According to a recent report in MEDSURG Nursing Journal, rates of HIV and other STIs have increased in people over 40. Syphilis, Chlamydia, and gonorrhea are not at all uncommon. HPV is also on the rise.
Perhaps you’re already living with a viral STI like herpes or HIV. If that’s the case or if you’re trying to avoid STIs, safe sex know-how is important.
What exactly is safe sex? Safe sex is the best you can do to protect yourself and your partner(s) from sharing any STIs either of you might have. It includes behaviour choices and what we sexual health folk call “risk reduction”- handy tools like condoms or dental dams. Safe sex (or safer sex, which is more accurate) isn’t perfect- some STIs can be transmitted through skin to skin contact, like herpes and HPV. Which is why the conversation before sex is important.
Conversation can be the toughest part, as many women living with HIV can attest. But no matter what your STI status, an awkward talk about safe sex is better than none at all. Talking about your desires can include a point about feeling confident with condoms for any penetration (including oral) and dams for oral sex on you. As my nurse-friend Evelyn points out, it’s way better to talk about safe sex than to deal with an unhappy result after the fact, whether with your lover or at the doctor’s.
Risk reduction means doing things differently than you might have before- using condoms for penetration, for one. So what if you no longer can get pregnant? You can still get an STI and more folks our age are, especially with online dating all the rage.

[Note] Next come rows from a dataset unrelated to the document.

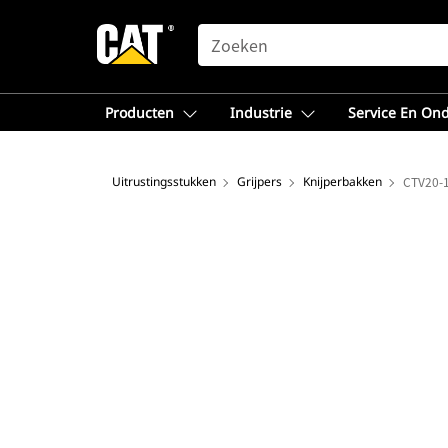
SEARCH
Producten
Industrie
Service En On
Uitrustingsstukken
Grijpers
Knijperbakken
CTV20-1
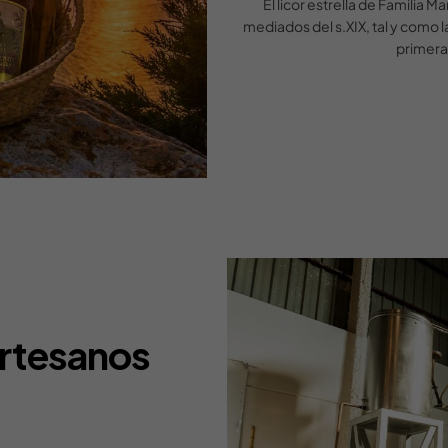
El licor estrella de Familia
mediados del s.XIX, tal y como 
primera
artesanos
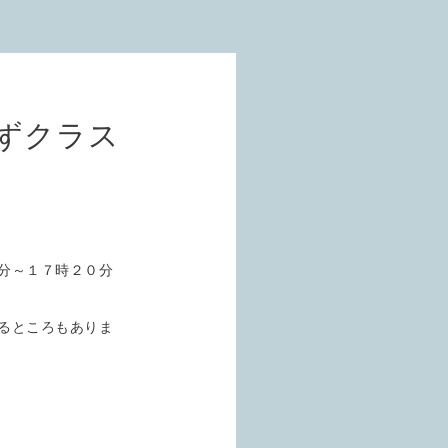
ずクラス
分～１７時２０分
るところもありま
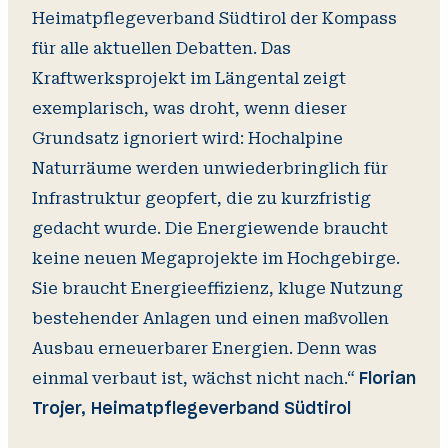
Heimatpflegeverband Südtirol der Kompass
für alle aktuellen Debatten. Das
Kraftwerksprojekt im Längental zeigt
exemplarisch, was droht, wenn dieser
Grundsatz ignoriert wird: Hochalpine
Naturräume werden unwiederbringlich für
Infrastruktur geopfert, die zu kurzfristig
gedacht wurde. Die Energiewende braucht
keine neuen Megaprojekte im Hochgebirge.
Sie braucht Energieeffizienz, kluge Nutzung
bestehender Anlagen und einen maßvollen
Ausbau erneuerbarer Energien. Denn was
einmal verbaut ist, wächst nicht nach.“
Florian
Trojer, Heimatpflegeverband Südtirol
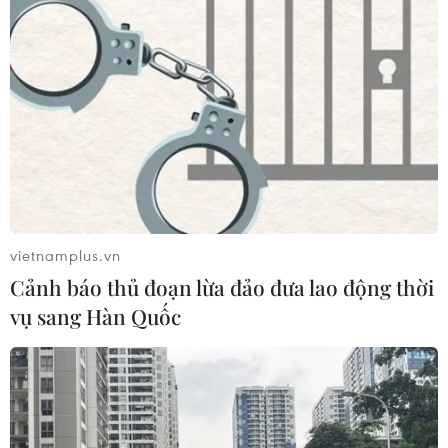
Phía Nam châu Phi tăng cường phối hợp ngăn chặn
dịch Ebola
19/07/2026 01:03
Điều gì tạo nên niềm tin khi lựa chọn dinh dưỡng
đầu đời cho trẻ?
18/07/2026 01:00
vietnamplus.vn
Phân bổ ngân sách chăm sóc sức khỏe và dân số:
Cảnh báo thủ đoạn lừa đảo đưa lao động thời
Ưu tiên các địa bàn khó khăn
vụ sang Hàn Quốc
17/07/2026 22:30
Đà Nẵng tổ chức Lễ hội Sâm Ngọc Linh 2026: Cam
kết 100% sâm thật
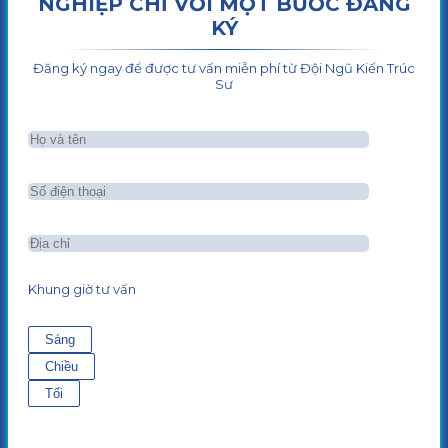
NGHIỆP CHỈ VỚI MỘT BƯỚC ĐĂNG
KÝ
Đăng ký ngay để được tư vấn miễn phí từ Đội Ngũ Kiến Trúc
Sư
Khung giờ tư vấn
Sáng
Chiều
Tối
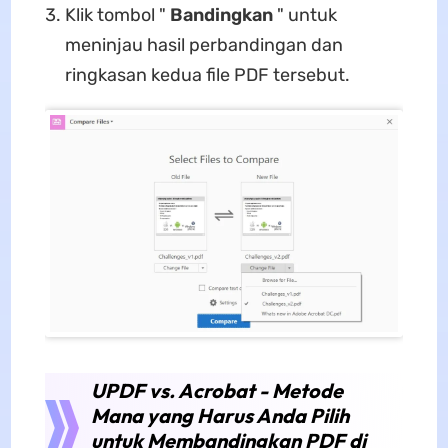
Klik tombol "
Bandingkan
" untuk
meninjau hasil perbandingan dan
ringkasan kedua file PDF tersebut.
UPDF vs. Acrobat - Metode
Mana yang Harus Anda Pilih
untuk Membandingkan PDF di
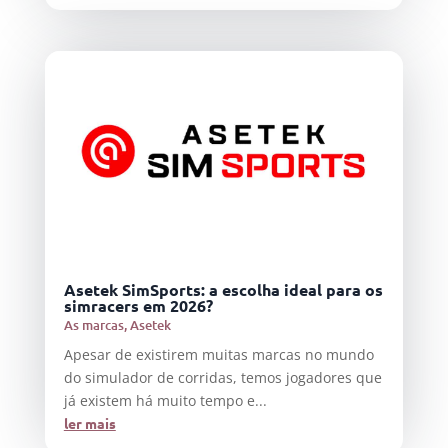
Asetek SimSports: a escolha ideal para os
simracers em 2026?
As marcas
,
Asetek
Apesar de existirem muitas marcas no mundo
do simulador de corridas, temos jogadores que
já existem há muito tempo e...
ler mais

Dating Confidential researcher Cindy Masaro (I’ve sung her praises before) and I recently talked. She’s finding it’s really interesting how women say they’ll have sex with someone they’ve met online soon after meeting them in real life. Even though they’ve shared all kinds of intimate info online, they haven’t talked about safe sex. The assumption that their new love “would have told me” is the general rationale.
Given that lots of people who have HIV don’t know it (here in Canada it’s estimated that 26% of people with HIV don’t know it yet), is this a rationale that seems wise? I’d say no.
If you’re still not convinced, consider this- with perimenopause and post-menopausally, our bodies change. We have less natural lubrication, which can make the tissue more likely to tear during penetration. That puts us at more risk for STI transmission.
So talk to your guy or gal. It shows confidence and caring.